Laporan Wartawan Tribunnews, Choirul Arifin
TRIBUNNEWS.COM, JAKARTA - Indonesia sedang menghadapi tren lonjakan inflasi yang terutama dipicu oleh kenaikan harga BBM bersubsidi jenis Pertalite dan Solar sebesar lebih 30 persen oleh Pemerintah pada 3 September 2022 lalu.
Pemerintah beralasan anggaran subsidi dan kompensasi BBM tahun 2022 yang telah meningkat sekitar tiga kali lipat dari Rp 152,5 triliun menjadi Rp 502,4 triliun.
Langkah menaikkan harga BBM bersubsidi perlu diambil demi menekan beban kompensasi yang akan terus meningkat.
Delapan tahun lalu pemerintah juga sudah menaikkan harga BBM. Pada 17 November 2014, pemerintah menaikkan BBM bersubsidi jenis Premium dari Rp 6.500 per liter menjadi Rp 8.500 per liter atau naik hingga di atas 30 persen.
Kebijakan ini berimbas pada kenaikan tingkat inflasi pada bulan November 2014 yang melonjak ke 6.23 persen YoY versus tingkat inflasi bulan sebelumnya Oktober 2014 di 4,83 persen YoY.
Kenaikan inflasi ini berlanjut memuncak pada bulan Desember 2014 dan tingkat inflasi baru ternormalisasi hingga satu tahun berikutnya, yakni pada bulan November 2015.
Baca juga: Inflasi Minggu Ketiga September 2022 Mendekati 6 Persen, Imbas Kenaikan Harga BBM
Imbas dari kenaikan inflasi yang signifikan pada November dan Desember 2014 tersebut, Bank Indonesia mengambil kebijakan menaikkan suku bunga acuan sebesar 0.25 persen, dari 7.5% menjadi 7.75 persen.
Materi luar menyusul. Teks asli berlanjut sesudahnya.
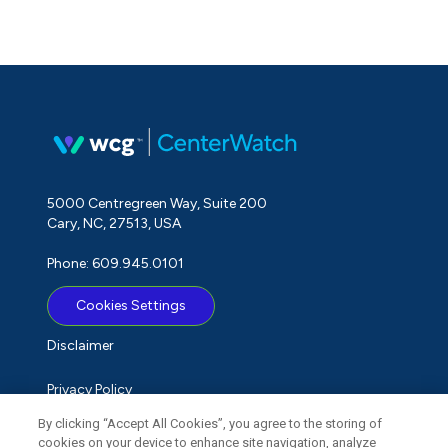
5000 Centregreen Way, Suite 200
Cary, NC, 27513, USA
Phone: 609.945.0101
Cookies Settings
Disclaimer
Privacy Policy
By clicking “Accept All Cookies”, you agree to the storing of
Term of Use
cookies on your device to enhance site navigation, analyze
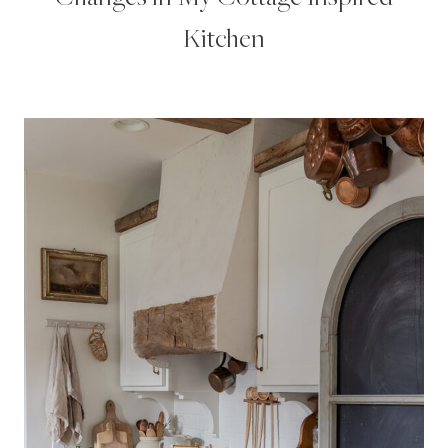
Kitchen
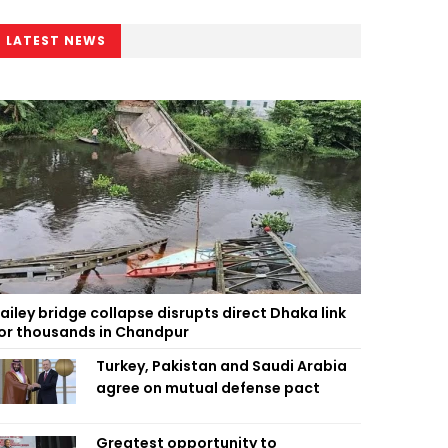
LATEST NEWS
ailey bridge collapse disrupts direct Dhaka link
or thousands in Chandpur
Turkey, Pakistan and Saudi Arabia
agree on mutual defense pact
Greatest opportunity to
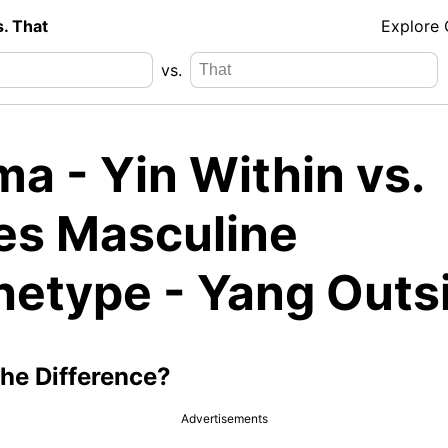
s. That
Explore
vs.
a - Yin Within vs.
es Masculine
hetype - Yang Outs
the Difference?
Advertisements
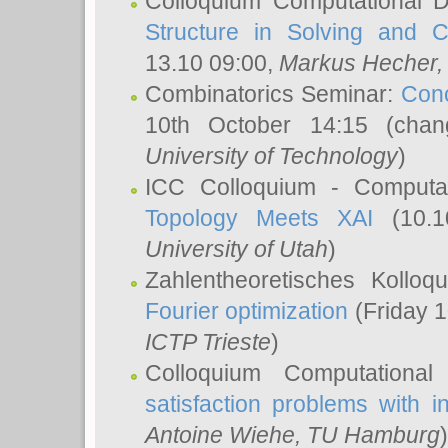
Colloquium Computational D
Structure in Solving and 
13.10 09:00,
Markus Hecher
Combinatorics Seminar:
Conc
10th October 14:15 (cha
University of Technology
)
ICC Colloquium - Computat
Topology Meets XAI
(10.1
University of Utah
)
Zahlentheoretisches Kollo
Fourier optimization
(Friday 1
ICTP Trieste
)
Colloquium Computational
satisfaction problems with i
Antoine Wiehe
, TU Hamburg
)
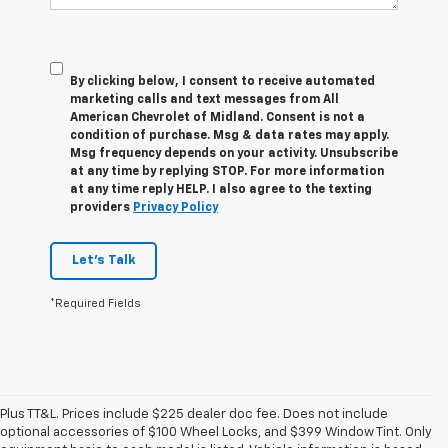
By clicking below, I consent to receive automated
marketing calls and text messages from All
American Chevrolet of Midland. Consent is not a
condition of purchase. Msg & data rates may apply.
Msg frequency depends on your activity. Unsubscribe
at any time by replying STOP. For more information
at any time reply HELP. I also agree to the texting
providers
Privacy Policy
Let's Talk
*Required Fields
Plus TT&L. Prices include $225 dealer doc fee. Does not include
optional accessories of $100 Wheel Locks, and $399 Window Tint. Only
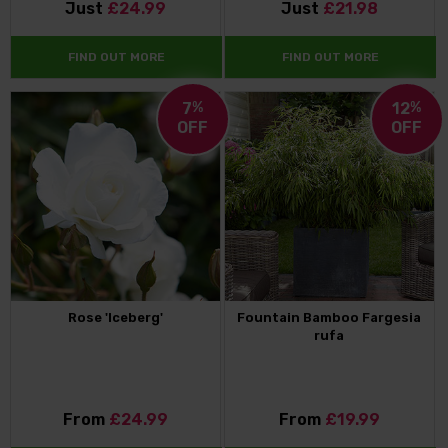
Just
£24.99
Just
£21.98
FIND OUT MORE
FIND OUT MORE
7
%
12
%
OFF
OFF
Rose 'Iceberg'
Fountain Bamboo Fargesia
rufa
From
£24.99
From
£19.99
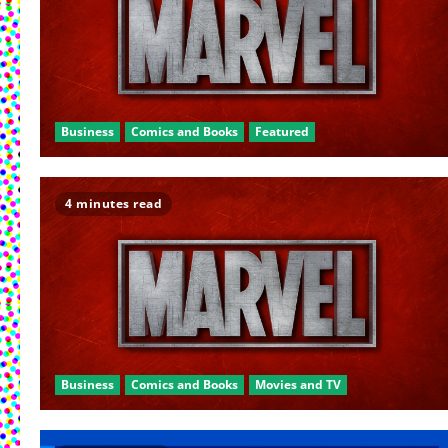
Business
Comics and Books
Featured
4 minutes read
Business
Comics and Books
Movies and TV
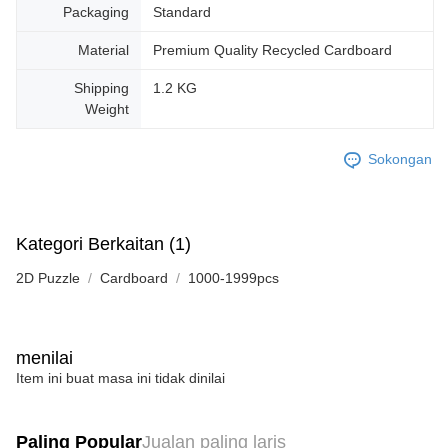
Packaging
Standard
Material
Premium Quality Recycled Cardboard
Shipping
1.2 KG
Weight
Sokongan
Kategori Berkaitan (1)
2D Puzzle
Cardboard
1000-1999pcs
menilai
Item ini buat masa ini tidak dinilai
Paling Popular
Jualan paling laris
Kebijakan moneter ini perlu diambil untuk meredam kenaikan harga-harga bahan kebutuhan pokok dan jasa, setelah kebijakan untuk menaikkan harga BBM bersubsidi diberlakukan.
Naiknya harga BBM dan suku bunga juga turut serta membuat pertumbuhan ekonomi (PDB) ikut melemah, ini terlihat dengan melemahnya angkat pertumbuhan PDB pada tiga kuartal di tahun 2015 walaupun pada akhirnya pada kuartal keempat tumbuh hingga menembus level +5.05% YoY.
Berkaca dari data historis 2014, kebijakan kenaikan harga BBM bersubsidi 2022 juga punya potensi dampak kenaikan inflasi.
Setiap 10% kenaikan harga BBM jenis Pertalite akan berpotensi menaikkan inflasi sekitar 0.27% dan memotong laju pertumbuhan ekonomi sekitar -0.06 persen.
Untuk kenaikan BBM jenis Pertalite sendiri kenaikannya sekitar 30% (Rp 7,650 menjadi Rp 10,000), artinya ada potensi dampak kenaikan inflasi hampir 1% dan perlambatan pertumbuhan ekonomi sekitar -0.18 persen.
Direktur PT Insight Investments Management (INSIGHT), Ria Meristika Warganda menyampaikan, momen kenaikan BBM 2014 berimbas pada inflasi yang cukup berkepanjangan.